ADDICTION: SUBSTANCE ABUSE COMMUNITY
One week off everything, specifically oxycontin

One week off everything, specifically oxycontin

Todays one week!! I know thats not much, but it still sounds nice. A week ago I didn't really like where things were going for me, and I was constantly making myself really sick. Now, I feel so much better and healthier. In the past when I stopped I would drink sometimes, take xanax kind of recreationally and kind of "to help WD", anyway this time I am not using anything other than a few vitamins and I am reaching out for some help as you all have advised. I am a bit nervous for the next few days because last time it was days 8-11 that were the worst, and this time around i'll have to be working at a summer camp and it's really hard to be around 30 little kids and be depressed and lethargic etc.  It feels weird to be so sober, because I haven't had a week like this in the last 3 to 4 years, whether it was ecstacy, coke, or now oxycontin, I was always using something, and now for once I am not, and I feel sooo much better.

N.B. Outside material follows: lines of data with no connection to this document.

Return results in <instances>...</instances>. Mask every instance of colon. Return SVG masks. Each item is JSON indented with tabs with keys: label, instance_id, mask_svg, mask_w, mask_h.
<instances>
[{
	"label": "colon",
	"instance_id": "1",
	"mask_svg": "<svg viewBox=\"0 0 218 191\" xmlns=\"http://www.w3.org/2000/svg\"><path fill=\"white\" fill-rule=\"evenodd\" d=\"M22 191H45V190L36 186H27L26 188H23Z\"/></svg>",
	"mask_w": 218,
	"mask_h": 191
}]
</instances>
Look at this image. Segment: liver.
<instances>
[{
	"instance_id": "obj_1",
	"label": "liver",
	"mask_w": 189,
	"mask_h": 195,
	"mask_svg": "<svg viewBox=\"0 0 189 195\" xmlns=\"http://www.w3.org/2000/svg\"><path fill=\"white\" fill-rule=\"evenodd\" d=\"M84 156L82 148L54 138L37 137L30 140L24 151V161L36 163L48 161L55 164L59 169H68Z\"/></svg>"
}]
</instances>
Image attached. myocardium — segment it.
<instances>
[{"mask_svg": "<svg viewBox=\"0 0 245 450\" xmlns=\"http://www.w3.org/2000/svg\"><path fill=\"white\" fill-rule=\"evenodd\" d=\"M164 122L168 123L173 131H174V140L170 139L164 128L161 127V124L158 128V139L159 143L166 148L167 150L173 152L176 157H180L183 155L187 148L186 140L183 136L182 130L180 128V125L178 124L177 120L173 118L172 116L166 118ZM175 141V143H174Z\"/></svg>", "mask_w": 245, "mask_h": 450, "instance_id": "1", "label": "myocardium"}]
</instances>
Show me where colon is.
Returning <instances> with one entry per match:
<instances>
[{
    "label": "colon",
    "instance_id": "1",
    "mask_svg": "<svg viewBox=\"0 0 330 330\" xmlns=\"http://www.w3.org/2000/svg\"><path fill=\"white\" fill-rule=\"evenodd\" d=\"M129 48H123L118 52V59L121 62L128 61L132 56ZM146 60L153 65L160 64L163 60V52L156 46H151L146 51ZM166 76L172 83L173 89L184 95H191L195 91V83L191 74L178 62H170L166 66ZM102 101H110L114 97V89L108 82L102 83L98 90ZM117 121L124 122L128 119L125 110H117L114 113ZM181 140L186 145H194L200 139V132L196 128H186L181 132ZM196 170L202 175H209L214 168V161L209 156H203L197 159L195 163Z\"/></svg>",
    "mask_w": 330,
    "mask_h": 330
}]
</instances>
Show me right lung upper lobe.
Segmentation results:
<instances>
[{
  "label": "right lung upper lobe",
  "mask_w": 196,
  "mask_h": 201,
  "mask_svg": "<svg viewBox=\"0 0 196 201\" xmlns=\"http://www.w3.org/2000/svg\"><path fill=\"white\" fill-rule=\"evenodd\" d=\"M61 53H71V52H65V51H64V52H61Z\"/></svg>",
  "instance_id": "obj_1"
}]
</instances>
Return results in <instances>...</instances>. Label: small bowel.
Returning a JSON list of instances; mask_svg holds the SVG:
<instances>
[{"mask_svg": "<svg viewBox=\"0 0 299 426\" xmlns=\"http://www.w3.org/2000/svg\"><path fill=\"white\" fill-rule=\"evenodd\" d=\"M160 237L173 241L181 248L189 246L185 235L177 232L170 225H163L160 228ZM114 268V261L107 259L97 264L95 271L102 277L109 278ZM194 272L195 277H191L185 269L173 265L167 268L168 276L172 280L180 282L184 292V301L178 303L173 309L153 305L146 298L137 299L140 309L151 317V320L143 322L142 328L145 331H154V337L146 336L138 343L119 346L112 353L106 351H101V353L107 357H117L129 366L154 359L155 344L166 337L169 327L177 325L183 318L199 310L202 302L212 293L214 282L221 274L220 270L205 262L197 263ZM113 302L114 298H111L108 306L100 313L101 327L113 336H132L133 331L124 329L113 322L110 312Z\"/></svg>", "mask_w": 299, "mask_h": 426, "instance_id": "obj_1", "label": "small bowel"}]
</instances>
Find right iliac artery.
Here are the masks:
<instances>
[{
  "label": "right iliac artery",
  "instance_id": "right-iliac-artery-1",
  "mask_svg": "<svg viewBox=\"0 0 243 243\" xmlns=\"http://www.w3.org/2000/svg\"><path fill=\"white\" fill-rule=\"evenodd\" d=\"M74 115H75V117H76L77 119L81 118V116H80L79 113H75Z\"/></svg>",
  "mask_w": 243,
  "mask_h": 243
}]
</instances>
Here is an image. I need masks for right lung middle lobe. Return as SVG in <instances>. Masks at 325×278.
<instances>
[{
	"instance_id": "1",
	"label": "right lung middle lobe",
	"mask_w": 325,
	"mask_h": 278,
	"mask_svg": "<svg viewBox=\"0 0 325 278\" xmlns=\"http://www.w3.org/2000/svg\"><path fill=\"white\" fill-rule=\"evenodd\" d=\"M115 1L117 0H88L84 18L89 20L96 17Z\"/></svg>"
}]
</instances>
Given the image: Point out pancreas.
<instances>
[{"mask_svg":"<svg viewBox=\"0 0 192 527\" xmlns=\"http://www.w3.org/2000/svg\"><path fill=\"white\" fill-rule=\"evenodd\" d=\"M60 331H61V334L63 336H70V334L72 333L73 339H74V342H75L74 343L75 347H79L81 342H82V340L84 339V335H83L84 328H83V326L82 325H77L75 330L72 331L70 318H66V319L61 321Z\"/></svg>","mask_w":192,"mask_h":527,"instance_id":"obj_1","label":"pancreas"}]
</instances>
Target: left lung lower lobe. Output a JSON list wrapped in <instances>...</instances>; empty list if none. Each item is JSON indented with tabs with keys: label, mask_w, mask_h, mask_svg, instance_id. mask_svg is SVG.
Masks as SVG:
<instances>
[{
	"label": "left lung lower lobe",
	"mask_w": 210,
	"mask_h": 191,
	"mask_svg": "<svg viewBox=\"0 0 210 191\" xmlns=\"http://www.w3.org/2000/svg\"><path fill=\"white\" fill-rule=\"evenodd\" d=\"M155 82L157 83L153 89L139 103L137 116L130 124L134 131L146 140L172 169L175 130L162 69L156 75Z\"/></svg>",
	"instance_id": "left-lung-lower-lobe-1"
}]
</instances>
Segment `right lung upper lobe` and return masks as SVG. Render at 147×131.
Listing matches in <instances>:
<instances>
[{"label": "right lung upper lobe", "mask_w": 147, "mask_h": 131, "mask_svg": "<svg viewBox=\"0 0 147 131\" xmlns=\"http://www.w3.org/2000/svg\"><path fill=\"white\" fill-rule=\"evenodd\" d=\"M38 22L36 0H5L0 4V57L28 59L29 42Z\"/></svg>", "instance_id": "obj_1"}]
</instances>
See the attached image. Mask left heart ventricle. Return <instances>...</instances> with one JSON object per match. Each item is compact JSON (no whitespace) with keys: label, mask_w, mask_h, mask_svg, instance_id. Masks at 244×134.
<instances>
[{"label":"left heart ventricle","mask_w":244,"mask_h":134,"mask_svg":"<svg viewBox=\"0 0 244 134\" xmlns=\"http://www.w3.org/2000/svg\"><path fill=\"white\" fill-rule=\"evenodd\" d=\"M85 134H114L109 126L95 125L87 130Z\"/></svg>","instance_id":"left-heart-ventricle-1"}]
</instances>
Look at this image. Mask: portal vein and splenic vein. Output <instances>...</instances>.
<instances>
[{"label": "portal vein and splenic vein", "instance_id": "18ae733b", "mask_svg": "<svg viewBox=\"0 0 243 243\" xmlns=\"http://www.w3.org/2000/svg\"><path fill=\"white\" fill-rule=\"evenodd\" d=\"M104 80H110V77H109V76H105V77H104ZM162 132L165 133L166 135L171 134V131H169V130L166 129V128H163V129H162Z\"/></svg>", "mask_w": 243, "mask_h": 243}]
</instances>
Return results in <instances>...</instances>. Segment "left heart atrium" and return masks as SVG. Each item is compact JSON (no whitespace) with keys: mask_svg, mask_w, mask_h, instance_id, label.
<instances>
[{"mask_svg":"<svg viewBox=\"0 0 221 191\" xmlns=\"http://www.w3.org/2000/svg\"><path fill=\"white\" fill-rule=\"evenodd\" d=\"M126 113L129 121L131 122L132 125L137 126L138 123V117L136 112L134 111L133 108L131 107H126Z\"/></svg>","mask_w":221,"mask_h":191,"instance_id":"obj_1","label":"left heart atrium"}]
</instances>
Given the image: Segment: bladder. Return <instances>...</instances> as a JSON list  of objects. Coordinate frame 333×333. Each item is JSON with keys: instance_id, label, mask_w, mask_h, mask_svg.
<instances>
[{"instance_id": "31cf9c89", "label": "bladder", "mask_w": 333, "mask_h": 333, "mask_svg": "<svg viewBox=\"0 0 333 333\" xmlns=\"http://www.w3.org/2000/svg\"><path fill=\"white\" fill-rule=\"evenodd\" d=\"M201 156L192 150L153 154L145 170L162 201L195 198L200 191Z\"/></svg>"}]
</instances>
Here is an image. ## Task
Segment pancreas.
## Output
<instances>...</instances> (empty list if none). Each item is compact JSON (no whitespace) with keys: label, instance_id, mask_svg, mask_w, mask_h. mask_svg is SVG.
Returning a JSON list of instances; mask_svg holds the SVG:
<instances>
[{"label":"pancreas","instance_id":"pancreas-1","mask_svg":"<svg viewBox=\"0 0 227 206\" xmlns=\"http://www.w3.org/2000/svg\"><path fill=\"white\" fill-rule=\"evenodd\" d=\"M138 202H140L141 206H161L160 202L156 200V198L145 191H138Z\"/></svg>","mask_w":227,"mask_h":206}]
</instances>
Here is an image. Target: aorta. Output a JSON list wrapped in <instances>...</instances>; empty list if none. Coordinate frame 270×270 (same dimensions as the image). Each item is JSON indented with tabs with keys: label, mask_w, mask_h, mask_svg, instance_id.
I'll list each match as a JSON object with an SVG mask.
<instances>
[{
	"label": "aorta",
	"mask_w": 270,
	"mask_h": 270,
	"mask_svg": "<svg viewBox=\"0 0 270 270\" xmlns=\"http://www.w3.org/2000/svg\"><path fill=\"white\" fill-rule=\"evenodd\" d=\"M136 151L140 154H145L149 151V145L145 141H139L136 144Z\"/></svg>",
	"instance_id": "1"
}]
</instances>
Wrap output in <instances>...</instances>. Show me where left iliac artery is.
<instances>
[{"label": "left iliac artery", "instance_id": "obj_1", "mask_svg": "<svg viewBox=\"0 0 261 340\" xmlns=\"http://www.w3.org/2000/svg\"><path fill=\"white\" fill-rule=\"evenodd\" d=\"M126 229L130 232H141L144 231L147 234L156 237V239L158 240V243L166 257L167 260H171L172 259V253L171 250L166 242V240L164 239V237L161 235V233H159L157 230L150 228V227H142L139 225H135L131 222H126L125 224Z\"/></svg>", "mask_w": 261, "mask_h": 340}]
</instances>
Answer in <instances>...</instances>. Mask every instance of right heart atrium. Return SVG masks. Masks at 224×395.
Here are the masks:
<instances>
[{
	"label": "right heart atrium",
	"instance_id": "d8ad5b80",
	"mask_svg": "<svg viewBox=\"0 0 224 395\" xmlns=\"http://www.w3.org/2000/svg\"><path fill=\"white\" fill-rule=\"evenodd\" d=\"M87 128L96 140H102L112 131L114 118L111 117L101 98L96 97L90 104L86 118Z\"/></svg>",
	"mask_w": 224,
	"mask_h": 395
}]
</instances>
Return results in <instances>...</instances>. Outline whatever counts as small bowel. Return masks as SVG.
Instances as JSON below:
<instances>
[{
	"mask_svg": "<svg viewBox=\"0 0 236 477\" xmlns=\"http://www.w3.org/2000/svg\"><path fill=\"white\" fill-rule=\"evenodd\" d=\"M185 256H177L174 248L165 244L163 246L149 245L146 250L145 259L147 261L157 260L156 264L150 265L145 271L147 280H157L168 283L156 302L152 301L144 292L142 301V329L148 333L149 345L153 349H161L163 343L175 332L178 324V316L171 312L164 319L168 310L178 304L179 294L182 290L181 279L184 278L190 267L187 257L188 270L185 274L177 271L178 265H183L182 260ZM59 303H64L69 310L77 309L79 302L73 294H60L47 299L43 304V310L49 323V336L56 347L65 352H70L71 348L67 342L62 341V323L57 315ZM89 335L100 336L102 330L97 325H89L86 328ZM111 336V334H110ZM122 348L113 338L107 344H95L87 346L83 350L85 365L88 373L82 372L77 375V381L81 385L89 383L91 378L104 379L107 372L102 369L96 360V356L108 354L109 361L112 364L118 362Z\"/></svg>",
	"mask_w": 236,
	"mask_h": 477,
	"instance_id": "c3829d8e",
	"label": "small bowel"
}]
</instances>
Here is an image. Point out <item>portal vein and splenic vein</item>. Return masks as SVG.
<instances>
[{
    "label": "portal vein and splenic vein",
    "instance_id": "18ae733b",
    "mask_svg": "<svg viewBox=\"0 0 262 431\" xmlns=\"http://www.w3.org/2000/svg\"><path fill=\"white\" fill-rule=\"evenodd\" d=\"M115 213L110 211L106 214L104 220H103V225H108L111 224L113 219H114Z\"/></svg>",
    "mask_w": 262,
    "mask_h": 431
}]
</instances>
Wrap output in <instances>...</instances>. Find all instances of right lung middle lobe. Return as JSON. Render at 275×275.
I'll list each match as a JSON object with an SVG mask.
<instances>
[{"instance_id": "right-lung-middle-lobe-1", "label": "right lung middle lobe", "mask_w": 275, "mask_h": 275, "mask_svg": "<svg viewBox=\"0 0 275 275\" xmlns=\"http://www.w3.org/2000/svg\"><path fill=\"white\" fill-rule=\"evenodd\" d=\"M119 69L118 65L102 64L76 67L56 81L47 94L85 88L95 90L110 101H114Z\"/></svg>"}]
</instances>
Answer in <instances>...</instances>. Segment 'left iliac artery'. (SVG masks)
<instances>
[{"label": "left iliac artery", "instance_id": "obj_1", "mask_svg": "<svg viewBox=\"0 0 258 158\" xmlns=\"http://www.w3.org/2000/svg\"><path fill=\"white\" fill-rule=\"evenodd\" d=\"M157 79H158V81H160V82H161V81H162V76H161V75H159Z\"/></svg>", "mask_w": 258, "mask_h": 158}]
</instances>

My head has also been in a really good place this week, I haven't let it wander to oc or any "what if" kind of scenario which I think led me to relapsing last time. Basically, I am only worrying about today, I don't want to think about anything in the future because I also am a little scared to go back to school since all my friends are so into their partying they can't see life for anything else, but it is okay because I am really independent and self sufficient and don't mind being on my own if they can't support me. I want to wish the best to anyone on those first few days and trying to make it through the physical withdrawals, you can do this!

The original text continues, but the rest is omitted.